Bummeln macht Bahnen nicht attraktiv

Eigentlich kostet es mehr. Denn das Bummeln kostet auch echte Fahrgäste, die aussteigen oder erst gar nicht einsteigen, weil ihre Fahrerlebnisse zu frustrierend sind und eben nicht der Eindruck entsteht, dass man mit Leipzigs ÖPNV flott von A nach B kommt. Da wirkt auch der neueste Werbespruch nicht wirklich glücklich: „Lass dich nicht aufhalten.“ Von wem auch, wenn die Bahn nicht vorankommt?

Alles Dinge, die zwar vor allem auf das Fahrerlebnis wirken, die aber letztlich die Entscheidungen beeinflussen, ob jemand nun zum ÖPNV-Nutzer wird oder doch lieber beim Benziner bleibt oder lieber das Fahrrad nimmt. Denn eigentlich war das schon 2018 klar geworden, als der Stadtrat über das neue Mobilitätskonzept der Stadt debattierte: Die Attraktivität des ÖPNV im Wettbewerb der Verkehrsmittel entscheidet sich mit Pünktlichkeit, Barrierefreiheit und Geschwindigkeit.

Und dass da im Rahmen der Mobilitätsstrategie etwas passieren muss, das gesteht auch das VTA zu: „Mit dem Beschluss der Mobilitätsstrategie 2030 für die Stadt Leipzig und dem Rahmenplan zur Umsetzung, wurde durch den Stadtrat auch ein Erneuerungsprogramm für das Straßenbahnnetz beauftragt. Dieses hat zum einen das Ziel, die Befahrbarkeit für zukünftig breitere Fahrzeuge der LVB im gesamten Streckennetz herzustellen, aber auch die zustandsbedingte Erneuerung vorzunehmen. Meist handelt es sich dabei um komplexe Projekte, die von der Stadt und allen Unternehmen der L-Gruppe gemeinsam geplant und realisiert werden.

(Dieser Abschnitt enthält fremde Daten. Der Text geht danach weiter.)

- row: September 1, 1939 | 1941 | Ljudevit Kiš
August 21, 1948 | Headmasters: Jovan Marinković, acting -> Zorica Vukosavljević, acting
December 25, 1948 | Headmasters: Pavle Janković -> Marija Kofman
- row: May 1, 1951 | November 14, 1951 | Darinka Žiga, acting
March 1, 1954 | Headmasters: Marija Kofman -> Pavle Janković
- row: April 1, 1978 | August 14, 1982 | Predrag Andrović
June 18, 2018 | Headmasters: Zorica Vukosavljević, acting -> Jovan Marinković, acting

Mit der Durchführung des sogenannten ‚Basismodul Hauptachsen‘ werden dabei wesentliche Verbesserungen der Infrastruktur der LVB erreicht, die eine Minderung der Langsamfahrstellen nach sich ziehen.“

Da ist es formuliert: Das Streckennetz muss besser werden, so viele Langsamfahrstellen können sich die LVB nicht leisten, wenn sie für mehr Fahrgäste attraktiv werden wollen.

„In diesem Sinne und Rahmen spiegelt sich auch der Sanierungsbedarf in den Maßnahmen des Rahmenplans zur Umsetzung der Mobilitätsstrategie wider“, betont das VTA.

Jetzt muss es nur noch in Baumaßnahmen umgesetzt werden.